2. Amendment to Section 36(1)(va) and 43B by Finance Act, 2021:
The CIT(A) interpreted the amendments introduced by the Finance Act, 2021, which inserted Explanation-2 to section 36(1)(va) and Explanation-5 to section 43B. These explanations clarified that the provisions of section 43B shall not apply for determining the "due date" under section 36(1)(va) and for sums received by the assessee from employees. The CIT(A) held that the amendments were declaratory in nature and applied retrospectively by necessary intendment of deeming nature.

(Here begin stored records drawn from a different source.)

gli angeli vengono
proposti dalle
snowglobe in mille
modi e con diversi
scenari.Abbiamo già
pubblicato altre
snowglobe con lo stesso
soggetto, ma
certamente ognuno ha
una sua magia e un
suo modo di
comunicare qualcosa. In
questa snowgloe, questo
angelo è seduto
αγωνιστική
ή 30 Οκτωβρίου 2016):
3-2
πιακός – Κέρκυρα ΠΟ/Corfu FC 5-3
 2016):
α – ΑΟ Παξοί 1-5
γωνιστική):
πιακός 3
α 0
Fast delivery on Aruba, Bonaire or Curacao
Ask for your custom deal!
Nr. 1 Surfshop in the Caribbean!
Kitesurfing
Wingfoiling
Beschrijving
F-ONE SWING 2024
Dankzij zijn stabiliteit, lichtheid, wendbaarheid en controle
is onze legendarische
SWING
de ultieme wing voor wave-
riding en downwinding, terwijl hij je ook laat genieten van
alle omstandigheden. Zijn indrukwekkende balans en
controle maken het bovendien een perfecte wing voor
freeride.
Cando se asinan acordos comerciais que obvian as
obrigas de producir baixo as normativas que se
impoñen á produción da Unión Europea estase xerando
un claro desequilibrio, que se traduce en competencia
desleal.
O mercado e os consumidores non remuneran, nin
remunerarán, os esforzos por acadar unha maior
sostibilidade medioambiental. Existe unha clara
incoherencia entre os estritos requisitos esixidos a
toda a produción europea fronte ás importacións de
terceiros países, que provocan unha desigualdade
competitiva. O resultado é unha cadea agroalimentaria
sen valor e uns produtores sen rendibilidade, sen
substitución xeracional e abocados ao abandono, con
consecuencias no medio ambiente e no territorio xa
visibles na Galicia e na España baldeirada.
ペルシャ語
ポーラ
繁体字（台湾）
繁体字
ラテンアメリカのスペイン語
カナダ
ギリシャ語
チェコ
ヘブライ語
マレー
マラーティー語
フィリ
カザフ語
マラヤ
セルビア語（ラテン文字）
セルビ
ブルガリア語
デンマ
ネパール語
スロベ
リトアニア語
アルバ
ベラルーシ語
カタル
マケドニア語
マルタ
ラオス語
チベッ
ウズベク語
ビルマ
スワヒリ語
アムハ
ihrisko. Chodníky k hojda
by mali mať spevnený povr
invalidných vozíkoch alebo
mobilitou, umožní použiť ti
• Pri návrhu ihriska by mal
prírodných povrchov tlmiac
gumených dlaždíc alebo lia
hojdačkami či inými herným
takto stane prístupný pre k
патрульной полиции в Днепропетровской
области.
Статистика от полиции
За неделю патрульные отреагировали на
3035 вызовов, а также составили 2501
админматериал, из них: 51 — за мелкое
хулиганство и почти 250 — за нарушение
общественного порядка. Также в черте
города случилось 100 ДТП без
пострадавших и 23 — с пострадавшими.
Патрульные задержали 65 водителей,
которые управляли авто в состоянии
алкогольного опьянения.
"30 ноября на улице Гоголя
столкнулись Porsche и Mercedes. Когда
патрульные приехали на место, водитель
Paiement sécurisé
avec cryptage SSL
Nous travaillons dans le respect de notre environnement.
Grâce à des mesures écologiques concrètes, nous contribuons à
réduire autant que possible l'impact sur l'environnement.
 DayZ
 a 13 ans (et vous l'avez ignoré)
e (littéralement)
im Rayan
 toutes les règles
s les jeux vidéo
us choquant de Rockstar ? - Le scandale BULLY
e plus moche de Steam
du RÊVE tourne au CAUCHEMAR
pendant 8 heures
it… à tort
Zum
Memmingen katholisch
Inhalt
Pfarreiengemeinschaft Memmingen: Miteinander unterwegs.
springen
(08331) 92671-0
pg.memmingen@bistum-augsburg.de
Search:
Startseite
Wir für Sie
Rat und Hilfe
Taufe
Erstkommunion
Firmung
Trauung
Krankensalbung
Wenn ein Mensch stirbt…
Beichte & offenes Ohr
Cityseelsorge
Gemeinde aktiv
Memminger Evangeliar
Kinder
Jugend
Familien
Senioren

3. Issue of Disallowance of Employee's Share of PF Contribution for AY 2019-20:
In AY 2019-20, a similar dispute arose regarding the employee's share of PF contribution. The CIT(A) made an identical addition to the total income. The assessee appealed before the Tribunal, presenting arguments supported by previous decisions. The Tribunal noted that the amendments by the Finance Act, 2021 were prospective, effective from 1.4.2021, and not applicable retrospectively. Relying on previous tribunal decisions, the Tribunal held that the impugned additions under section 36(1)(va) deserved to be deleted for both assessment years.

4. Conclusion:
The Tribunal allowed both appeals of the assessee, emphasizing that the amendments made by the Finance Act, 2021 were prospective and not applicable with retrospective effect. The decisions of the Tribunal were in line with the view that the impugned additions under section 36(1)(va) should be deleted for both assessment years. The judgment highlighted the legal distinction between employee's and employer's contributions and the impact of the amendments on the due dates and deductions under the Income Tax Act.